Assignment:
Count the lines in the records below that contain the word "display", and give only that count.
========================================
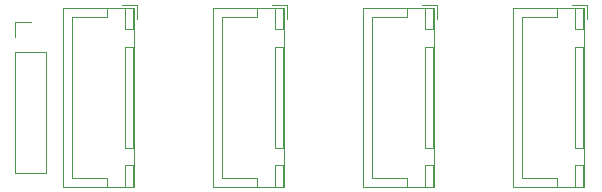
<source format=gbr>
%TF.GenerationSoftware,KiCad,Pcbnew,(7.0.0-rc2-283-gc53ce01b89)*%
%TF.CreationDate,2023-05-01T16:57:45+01:00*%
%TF.ProjectId,4S parallel board,34532070-6172-4616-9c6c-656c20626f61,rev?*%
%TF.SameCoordinates,Original*%
%TF.FileFunction,Legend,Top*%
%TF.FilePolarity,Positive*%
%FSLAX46Y46*%
G04 Gerber Fmt 4.6, Leading zero omitted, Abs format (unit mm)*
G04 Created by KiCad (PCBNEW (7.0.0-rc2-283-gc53ce01b89)) date 2023-05-01 16:57:45*
%MOMM*%
%LPD*%
G01*
G04 APERTURE LIST*
%ADD10C,0.120000*%
G04 APERTURE END LIST*
D10*
%TO.C,J6*%
X111930000Y-119305000D02*
X111930000Y-129525000D01*
X109270000Y-116705000D02*
X110600000Y-116705000D01*
X109270000Y-119305000D02*
X109270000Y-129525000D01*
X109270000Y-129525000D02*
X111930000Y-129525000D01*
X109270000Y-119305000D02*
X111930000Y-119305000D01*
X109270000Y-118035000D02*
X109270000Y-116705000D01*
%TO.C,J2*%
X118540000Y-117360000D02*
X119290000Y-117360000D01*
X119290000Y-115560000D02*
X118540000Y-115560000D01*
X118540000Y-128860000D02*
X118540000Y-130660000D01*
X118540000Y-127360000D02*
X119290000Y-127360000D01*
X117040000Y-130660000D02*
X117040000Y-129910000D01*
X117040000Y-116310000D02*
X114090000Y-116310000D01*
X119290000Y-118860000D02*
X118540000Y-118860000D01*
X119290000Y-130660000D02*
X119290000Y-128860000D01*
X114090000Y-129910000D02*
X114090000Y-123110000D01*
X118540000Y-115560000D02*
X118540000Y-117360000D01*
X118540000Y-130660000D02*
X119290000Y-130660000D01*
X119590000Y-116510000D02*
X119590000Y-115260000D01*
X119290000Y-127360000D02*
X119290000Y-118860000D01*
X119290000Y-128860000D02*
X118540000Y-128860000D01*
X117040000Y-115560000D02*
X117040000Y-116310000D01*
X113330000Y-130670000D02*
X119300000Y-130670000D01*
X117040000Y-129910000D02*
X114090000Y-129910000D01*
X119300000Y-130670000D02*
X119300000Y-115550000D01*
X118540000Y-118860000D02*
X118540000Y-127360000D01*
X119590000Y-115260000D02*
X118340000Y-115260000D01*
X113330000Y-115550000D02*
X113330000Y-130670000D01*
X119290000Y-117360000D02*
X119290000Y-115560000D01*
X119300000Y-115550000D02*
X113330000Y-115550000D01*
X114090000Y-116310000D02*
X114090000Y-123110000D01*
%TO.C,J12*%
X157400000Y-115550000D02*
X151430000Y-115550000D01*
X151430000Y-115550000D02*
X151430000Y-130670000D01*
X151430000Y-130670000D02*
X157400000Y-130670000D01*
X157400000Y-130670000D02*
X157400000Y-115550000D01*
X157390000Y-118860000D02*
X156640000Y-118860000D01*
X156640000Y-118860000D02*
X156640000Y-127360000D01*
X156640000Y-127360000D02*
X157390000Y-127360000D01*
X157390000Y-127360000D02*
X157390000Y-118860000D01*
X157390000Y-115560000D02*
X156640000Y-115560000D01*
X156640000Y-115560000D02*
X156640000Y-117360000D01*
X156640000Y-117360000D02*
X157390000Y-117360000D01*
X157390000Y-117360000D02*
X157390000Y-115560000D01*
X157390000Y-128860000D02*
X156640000Y-128860000D01*
X156640000Y-128860000D02*
X156640000Y-130660000D01*
X156640000Y-130660000D02*
X157390000Y-130660000D01*
X157390000Y-130660000D02*
X157390000Y-128860000D01*
X155140000Y-115560000D02*
X155140000Y-116310000D01*
X155140000Y-116310000D02*
X152190000Y-116310000D01*
X152190000Y-116310000D02*
X152190000Y-123110000D01*
X155140000Y-130660000D02*
X155140000Y-129910000D01*
X155140000Y-129910000D02*
X152190000Y-129910000D01*
X152190000Y-129910000D02*
X152190000Y-123110000D01*
X157690000Y-116510000D02*
X157690000Y-115260000D01*
X157690000Y-115260000D02*
X156440000Y-115260000D01*
%TO.C,J9*%
X144990000Y-115260000D02*
X143740000Y-115260000D01*
X144990000Y-116510000D02*
X144990000Y-115260000D01*
X139490000Y-129910000D02*
X139490000Y-123110000D01*
X142440000Y-129910000D02*
X139490000Y-129910000D01*
X142440000Y-130660000D02*
X142440000Y-129910000D01*
X139490000Y-116310000D02*
X139490000Y-123110000D01*
X142440000Y-116310000D02*
X139490000Y-116310000D01*
X142440000Y-115560000D02*
X142440000Y-116310000D01*
X144690000Y-130660000D02*
X144690000Y-128860000D01*
X143940000Y-130660000D02*
X144690000Y-130660000D01*
X143940000Y-128860000D02*
X143940000Y-130660000D01*
X144690000Y-128860000D02*
X143940000Y-128860000D01*
X144690000Y-117360000D02*
X144690000Y-115560000D01*
X143940000Y-117360000D02*
X144690000Y-117360000D01*
X143940000Y-115560000D02*
X143940000Y-117360000D01*
X144690000Y-115560000D02*
X143940000Y-115560000D01*
X144690000Y-127360000D02*
X144690000Y-118860000D01*
X143940000Y-127360000D02*
X144690000Y-127360000D01*
X143940000Y-118860000D02*
X143940000Y-127360000D01*
X144690000Y-118860000D02*
X143940000Y-118860000D01*
X144700000Y-130670000D02*
X144700000Y-115550000D01*
X138730000Y-130670000D02*
X144700000Y-130670000D01*
X138730000Y-115550000D02*
X138730000Y-130670000D01*
X144700000Y-115550000D02*
X138730000Y-115550000D01*
%TO.C,J3*%
X132290000Y-115260000D02*
X131040000Y-115260000D01*
X132290000Y-116510000D02*
X132290000Y-115260000D01*
X126790000Y-129910000D02*
X126790000Y-123110000D01*
X129740000Y-129910000D02*
X126790000Y-129910000D01*
X129740000Y-130660000D02*
X129740000Y-129910000D01*
X126790000Y-116310000D02*
X126790000Y-123110000D01*
X129740000Y-116310000D02*
X126790000Y-116310000D01*
X129740000Y-115560000D02*
X129740000Y-116310000D01*
X131990000Y-130660000D02*
X131990000Y-128860000D01*
X131240000Y-130660000D02*
X131990000Y-130660000D01*
X131240000Y-128860000D02*
X131240000Y-130660000D01*
X131990000Y-128860000D02*
X131240000Y-128860000D01*
X131990000Y-117360000D02*
X131990000Y-115560000D01*
X131240000Y-117360000D02*
X131990000Y-117360000D01*
X131240000Y-115560000D02*
X131240000Y-117360000D01*
X131990000Y-115560000D02*
X131240000Y-115560000D01*
X131990000Y-127360000D02*
X131990000Y-118860000D01*
X131240000Y-127360000D02*
X131990000Y-127360000D01*
X131240000Y-118860000D02*
X131240000Y-127360000D01*
X131990000Y-118860000D02*
X131240000Y-118860000D01*
X132000000Y-130670000D02*
X132000000Y-115550000D01*
X126030000Y-130670000D02*
X132000000Y-130670000D01*
X126030000Y-115550000D02*
X126030000Y-130670000D01*
X132000000Y-115550000D02*
X126030000Y-115550000D01*
%TD*%
M02*

</source>
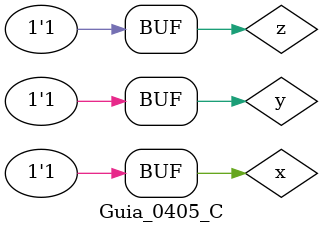
<source format=v>
/**
 * @file Guia_0405_C.v
 * @author 784778 - Wallace Freitas Oliveira (https://github.com/Olivwallace)
 * @brief Guia 04 Exercicio 05 - Arquitetura de Computadores I (PUC-Minas 1°/2023)
 * @date 03-03-2023
 */

`timescale 1ps/1ps
 `include "Guia_0405.v"

 module Guia_0405_C;
    reg x, y, z;
    wire s1, s2;

    //Instanciamento
    Questao_C C (s1, s2, x, y, z);

    //Inicializacao de Valores
    initial begin
        x = 1'b0; y = 1'b0; z = 1'b0;
    end

    //Principal
    initial begin : main
        
        
        $display("Teste Guia_0405 - Expressao Booleana - C");

        //Monitoramento
        $display("|  x  y  z |  (SoP) |  (PoS) |");
        $monitor("| %2b %2b %2b |   %2b   |   %2b   |", x, y, z, s1, s2);

        //Sinalizacao
        #1 x=0; y=0; z=0; //0
        #1 x=0; y=0; z=1; //1
        #1 x=0; y=1; z=0; //2
        #1 x=0; y=1; z=1; //3
        #1 x=1; y=0; z=0; //4
        #1 x=1; y=0; z=1; //5
        #1 x=1; y=1; z=0; //6
        #1 x=1; y=1; z=1; //7
    end

 endmodule
</source>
========================================
Written answer:
2